The Board of Governors of the Academy of Motion Picture Arts and Sciences has voted to renew the contract of AMPAS CEO Dawn Hudson for another three years, the Academy confirmed on Tuesday night.
The vote came at a Tuesday evening meeting, with members of the board making their decision a month before the expiration of the three-year contract signed by Hudson in 2011.
Hudson has been negotiating the renewal for the past couple of months, but her contract was subject to the approval of the 51-member board.
Terms of the new contract were not disclosed. In fiscal 2012, the last period for which public records are available, Hudson’s total compensation was $324,842.
While Hudson, who came to the Academy from Film Independent, had some rough times in her first years at the Academy, one governor told TheWrap she had “weathered the storm” and gained the support of a majority of the board months ago.
The strong ratings for the last two Academy Awards shows, and the recent rehiring of Craig Zadan and Neil Meron to produce the Oscars for the third consecutive year, were signs that the board felt things were on the right track. The recent progress made on the Academy Museum of Motion Pictures, which is expected to break ground next year, was also a plus for Hudson.

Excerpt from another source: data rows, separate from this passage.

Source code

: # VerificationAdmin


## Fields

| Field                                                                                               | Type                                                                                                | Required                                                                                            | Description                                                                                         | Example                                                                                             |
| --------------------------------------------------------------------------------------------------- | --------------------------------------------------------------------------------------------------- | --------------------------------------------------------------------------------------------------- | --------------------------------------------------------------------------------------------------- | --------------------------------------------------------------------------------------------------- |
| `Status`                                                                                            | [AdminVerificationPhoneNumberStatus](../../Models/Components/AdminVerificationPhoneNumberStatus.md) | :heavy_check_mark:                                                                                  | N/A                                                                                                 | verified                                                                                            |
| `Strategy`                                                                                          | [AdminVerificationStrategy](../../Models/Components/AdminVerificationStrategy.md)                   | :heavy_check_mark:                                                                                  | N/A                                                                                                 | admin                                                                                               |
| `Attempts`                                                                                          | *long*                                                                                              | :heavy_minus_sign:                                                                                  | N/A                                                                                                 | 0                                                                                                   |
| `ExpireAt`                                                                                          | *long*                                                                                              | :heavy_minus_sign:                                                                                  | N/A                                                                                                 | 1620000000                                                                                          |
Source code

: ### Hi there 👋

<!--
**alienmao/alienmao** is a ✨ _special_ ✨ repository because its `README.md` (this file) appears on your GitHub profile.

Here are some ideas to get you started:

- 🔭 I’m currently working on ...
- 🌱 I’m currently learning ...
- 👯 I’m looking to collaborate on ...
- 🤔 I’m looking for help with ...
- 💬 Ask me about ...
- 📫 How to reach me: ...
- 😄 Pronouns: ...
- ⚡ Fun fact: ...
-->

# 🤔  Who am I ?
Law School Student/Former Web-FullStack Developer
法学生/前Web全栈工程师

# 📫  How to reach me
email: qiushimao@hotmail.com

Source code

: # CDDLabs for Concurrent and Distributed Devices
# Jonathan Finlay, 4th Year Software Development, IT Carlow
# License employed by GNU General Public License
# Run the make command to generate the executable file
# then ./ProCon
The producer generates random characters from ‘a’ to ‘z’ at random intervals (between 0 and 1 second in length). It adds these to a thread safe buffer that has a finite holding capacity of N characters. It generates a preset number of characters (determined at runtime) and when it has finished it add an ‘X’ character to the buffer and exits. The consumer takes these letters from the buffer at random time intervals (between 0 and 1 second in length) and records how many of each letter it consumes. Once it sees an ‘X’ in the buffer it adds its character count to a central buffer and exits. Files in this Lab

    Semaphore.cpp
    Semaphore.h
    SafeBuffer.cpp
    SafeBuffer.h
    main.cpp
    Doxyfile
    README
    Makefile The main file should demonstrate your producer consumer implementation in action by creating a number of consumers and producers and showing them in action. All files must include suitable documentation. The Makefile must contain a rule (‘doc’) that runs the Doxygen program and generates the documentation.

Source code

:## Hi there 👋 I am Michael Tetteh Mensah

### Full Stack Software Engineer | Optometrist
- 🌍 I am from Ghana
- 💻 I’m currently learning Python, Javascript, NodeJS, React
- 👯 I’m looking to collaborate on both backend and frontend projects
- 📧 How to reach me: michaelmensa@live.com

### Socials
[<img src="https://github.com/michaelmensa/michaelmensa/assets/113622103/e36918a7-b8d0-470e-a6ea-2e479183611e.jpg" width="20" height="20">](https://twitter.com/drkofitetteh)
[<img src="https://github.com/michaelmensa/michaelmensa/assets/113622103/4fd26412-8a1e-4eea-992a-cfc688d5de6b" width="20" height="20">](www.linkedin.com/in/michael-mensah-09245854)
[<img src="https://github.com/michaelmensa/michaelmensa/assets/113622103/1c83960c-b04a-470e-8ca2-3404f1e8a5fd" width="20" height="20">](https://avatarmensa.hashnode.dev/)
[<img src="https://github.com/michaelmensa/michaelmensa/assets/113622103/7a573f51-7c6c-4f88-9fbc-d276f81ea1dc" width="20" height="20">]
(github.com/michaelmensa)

During the three years of Hudson’s tenure, the Academy had made dramatic changes in its culture and structure – changes that ruffled the feathers of some in the tradition-bound organization.

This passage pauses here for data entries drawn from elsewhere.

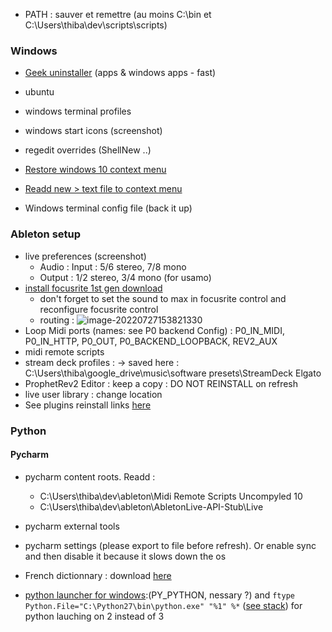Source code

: 

- PATH : sauver et remettre (au moins C:\bin et C:\Users\thiba\dev\scripts\scripts)

### Windows

- [Geek uninstaller](https://geekuninstaller.com/download) (apps & windows apps - fast)
- ubuntu
- windows terminal profiles
- windows start icons (screenshot)

- regedit overrides (ShellNew ..)
- [Restore windows 10 context menu](https://allthings.how/how-to-show-more-options-by-default-in-windows-11-file-explorer/#:~:text=If%20you%20ever%20want%20to,key%20and%20restart%20your%20computer.&text=Then%2C%20right%2Dclick%20the%20key,context%20menu%20on%20your%20system.)
- [Readd new > text file to context menu](https://superuser.com/questions/1685353/re-add-create-new-text-file-to-windows-11-context-menu)
- Windows terminal config file (back it up)

### Ableton setup

- live preferences (screenshot)
  - Audio : Input : 5/6 stereo, 7/8 mono
  - Output : 1/2 stereo, 3/4 mono (for usamo)
- [install focusrite 1st gen download](https://downloads.focusrite.com/focusrite/scarlett-1st-gen/scarlett-18i8-1st-gen)
  - don't forget to set the sound to max in focusrite control and reconfigure focusrite control
  - routing : ![image-20220727153821330](https://raw.githubusercontent.com/lebrunthibault/images_bucket/master/img/image-20220727153821330.png?token=AEHIPTMBOA7HBZ7RAPB3GL3C4FAA4)
- Loop Midi ports (names: see P0 backend Config) : P0_IN_MIDI, P0_IN_HTTP, P0_OUT, P0_BACKEND_LOOPBACK, REV2_AUX
- midi remote scripts
- stream deck profiles : -> saved here : C:\Users\thiba\google_drive\music\software presets\StreamDeck Elgato
- ProphetRev2 Editor : keep a copy : DO NOT REINSTALL on refresh
- live user library : change location
- See plugins reinstall links [here](https://docs.google.com/spreadsheets/d/14L4IwBuCZ3-GR_l-DN0vsgq_xhOSW_4kcWa5046AUW8/edit?usp=sharing)

### Python

#### Pycharm

- pycharm content roots. Readd : 
  - C:\Users\thiba\dev\ableton\Midi Remote Scripts Uncompyled 10
  - C:\Users\thiba\dev\ableton\AbletonLive-API-Stub\Live
- pycharm external tools
- pycharm settings (please export to file before refresh). Or enable sync and then disable it because it slows down the os
- French dictionnary : download [here](https://intellij-support.jetbrains.com/hc/en-us/community/posts/206844865-Spelling-Use-a-French-dictionary)



- [python launcher for windows](https://docs.python.org/3/using/windows.html#python-launcher-for-windows):(PY_PYTHON, nessary ?) and `ftype Python.File="C:\Python27\bin\python.exe" "%1" %*` ([see stack](https://stackoverflow.com/questions/8196314/how-do-you-change-file-association-for-py-python-files-in-xp)) for python lauching on 2 instead of 3
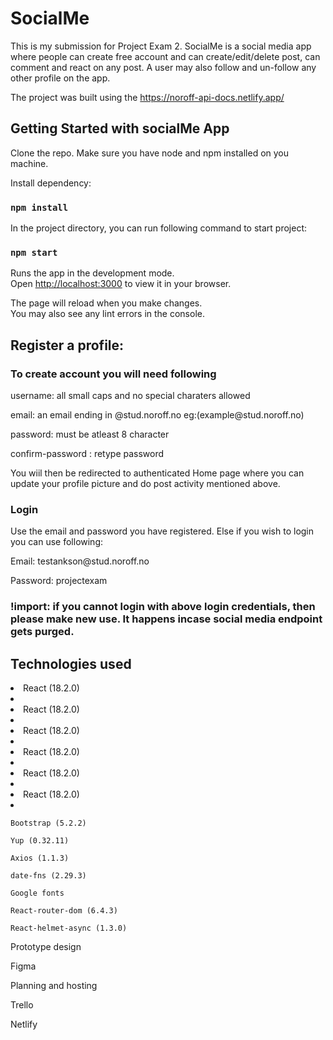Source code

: # SocialMe

This is my submission for Project Exam 2. SocialMe is a social media app where people can create free account and can create/edit/delete post, can comment and react on any post. A user may also follow and un-follow any other profile on the app.

The project was built using the https://noroff-api-docs.netlify.app/

## Getting Started with socialMe App

Clone the repo. Make sure you have node and npm installed on you machine.

Install dependency:

### `npm install`

In the project directory, you can run following command to start project:

### `npm start`

Runs the app in the development mode.\
Open [http://localhost:3000](http://localhost:3000) to view it in your browser.

The page will reload when you make changes.\
You may also see any lint errors in the console.

## Register a profile:

### To create account you will need following

<p>username: all small caps and no special charaters allowed<p>
<p>email: an email ending in @stud.noroff.no eg:(example@stud.noroff.no)<p>
<p>password: must be atleast 8 character<p>
<p>confirm-password : retype password<p>

You wiil then be redirected to authenticated Home page where you can update your profile picture and do post activity mentioned above.

### Login

Use the email and password you have registered. Else if you wish to login you can use following:

<p>Email: testankson@stud.noroff.no<p>
<p>Password: projectexam<p>

### !import: if you cannot login with above login credentials, then please make new use. It happens incase social media endpoint gets purged.

   <h2>Technologies used</h2>
   <li> React (18.2.0)<li>

<li> React (18.2.0)<li>
<li> React (18.2.0)<li>
<li> React (18.2.0)<li>
<li> React (18.2.0)<li>
<li> React (18.2.0)<li>

    Bootstrap (5.2.2)

    Yup (0.32.11)

    Axios (1.1.3)

    date-fns (2.29.3)

    Google fonts

    React-router-dom (6.4.3)

    React-helmet-async (1.3.0)

Prototype design

Figma

Planning and hosting

Trello

Netlify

Under Hudson, a number of new hires were made in top positions, leading to the departure of longtime staffers both within the Academy and within the production of the Oscars. The latest to leave was Ric Robertson, a 30-year Academy veteran who occupied the COO role alongside Hudson but opted last year to depart that position and become a consultant for the Academy.
Hudson’s push to modernize the Academy, which accelerated during the 2012-2013 tenure of one-term, activist president Hawk Koch, didn’t always run smoothly. For instance, when she and Koch appealed to individual branch committees to invite more women and people of color to join, some members grumbled that they were meddling with the membership process.
On the other hand, she and the Academy had previously been lambasted for the largely aging, white, male composition of the organization.
The transition from paper ballots to online voting was also a rocky one, though Koch and Robertson were made the public faces of that effort, which drew complaints but also led to record voter turnout.
Spending by the Academy has also increased under Hudson, though not to the same degree as revenue. In fiscal 2013, according to the Academy’s annual statement, AMPAS spending increased by almost $9 million to $97.3 million, while revenues increased by $31 million to $134.4 million. The Oscar show was responsible for almost 70 percent of the organization’s revenue.